The Bigger Picture: Balancing Bisquick in Your Diet

While it’s essential to know the nutritional profile of Bisquick, it’s equally important to consider how it fits into your overall diet. Used sparingly and balanced with nutrient-rich foods, Bisquick can be part of a healthy, balanced diet. However, its frequent use, particularly in recipes with added sugar and fat, can contribute to excessive calorie, sodium, and trans fat intake.

Homemade Bisquick: Taking Control of Nutrition

For those who want more control over their nutrition, making a homemade Bisquick mix is an option. By using whole grain flour, cutting down on salt, and choosing healthier fat sources, you can create a mix that aligns better with your dietary goals while still offering the convenience of a pre-mixed baking ingredient.

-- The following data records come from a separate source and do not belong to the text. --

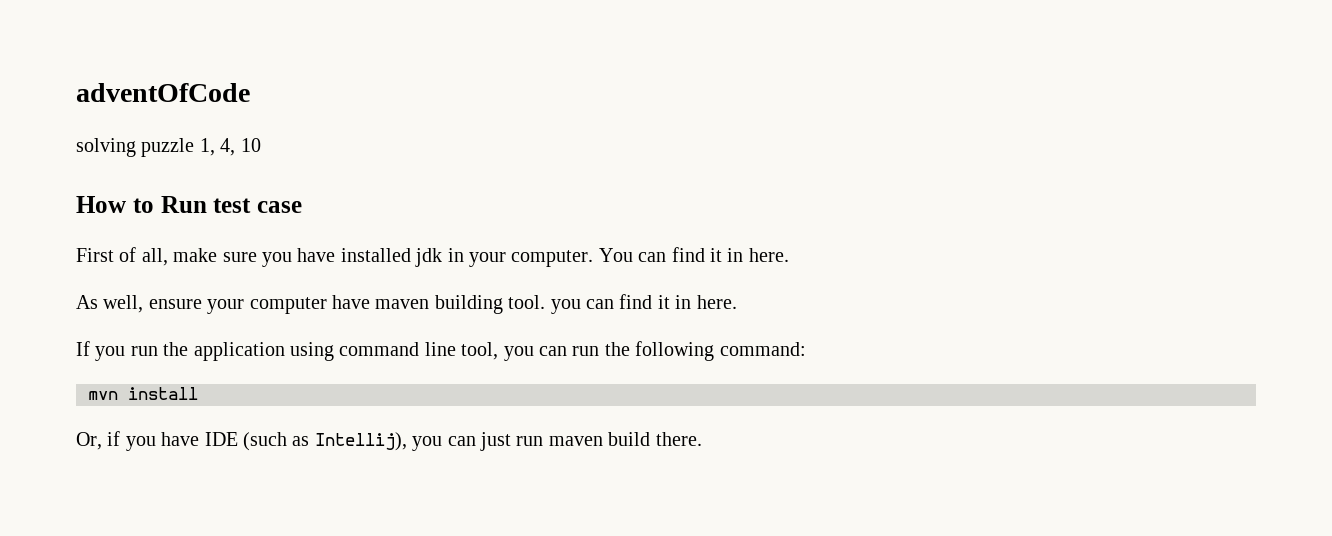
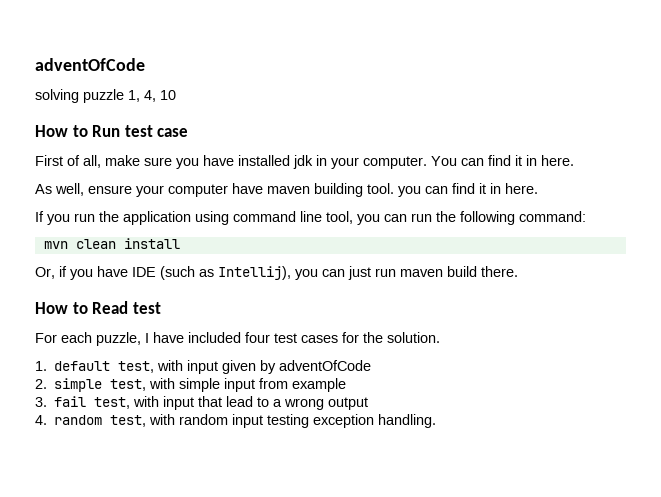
(118, 395) none -> [75,239,116,249] clean
(702, 439) none -> [35,301,161,314] [35,332,440,346] [35,360,372,374] [35,378,347,392] [35,396,369,410] [35,414,437,428] // How to Read test // For each puzzle, I have included four test cases for the solution. // 1. default test, with input given by adventOfCode // 2. simple test, with simple input from example // 3. fail test, with input that lead to a wrong output // 4. random test, with random input testing exception handling.

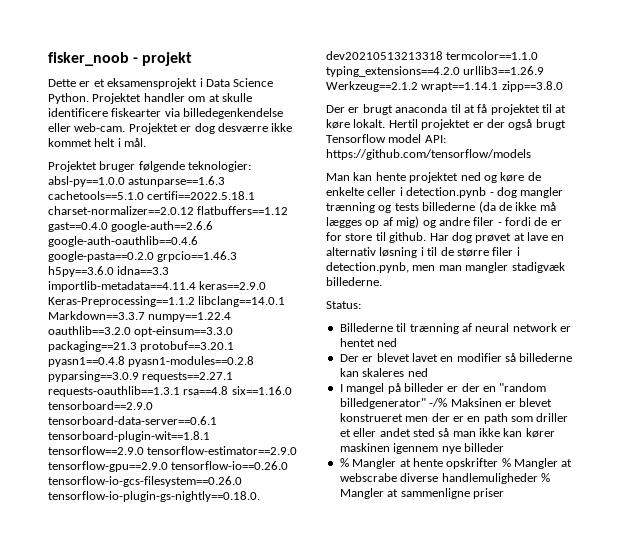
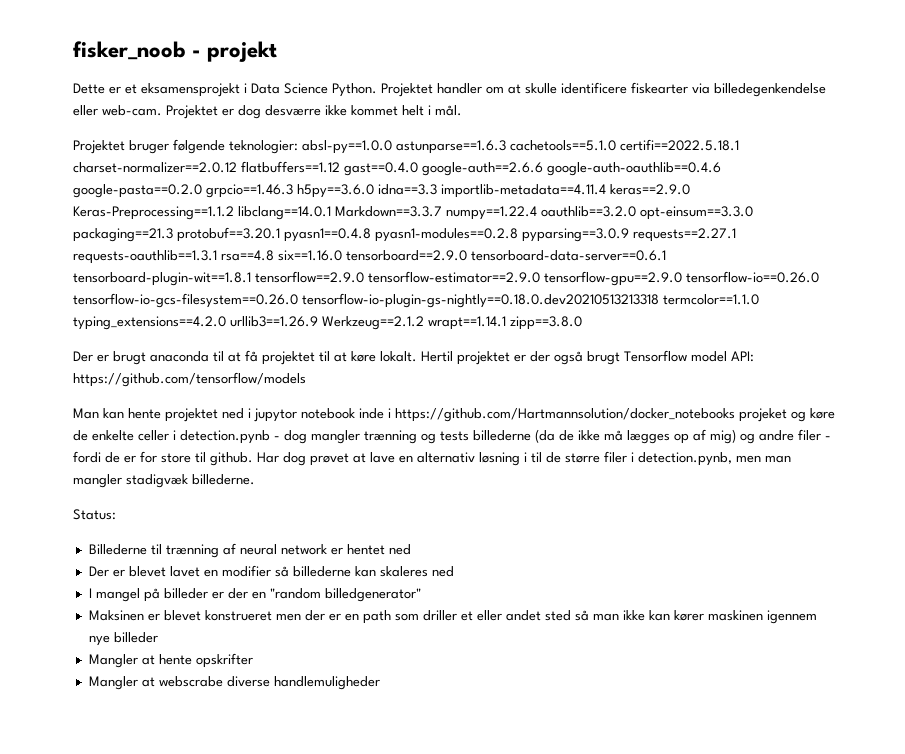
(481, 176) none -> [248,408,787,422] i jupytor notebook inde i https://github.com/Hartmannsolution/docker_notebooks projeket
[429,398,448,407] -/% -> (421, 595) //
[339,458,349,467] % -> (158, 637) none
[501,458,511,467] % -> (253, 660) //
[540,473,550,482] [339,488,504,499] % Mangler at sammenligne priser -> (380, 683) none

In conclusion, Bisquick is a handy baking mix that brings convenience to the kitchen. However, it’s essential to consider its nutritional profile — understanding its calorie, sodium, fat, and carbohydrate content can help you make informed decisions and use it in a way that aligns with your dietary needs and goals. Remember, balance is key — whether it’s pancakes for breakfast or a biscuit on the side, enjoy your Bisquick creations in moderation and as part of a balanced, nutrient-rich diet.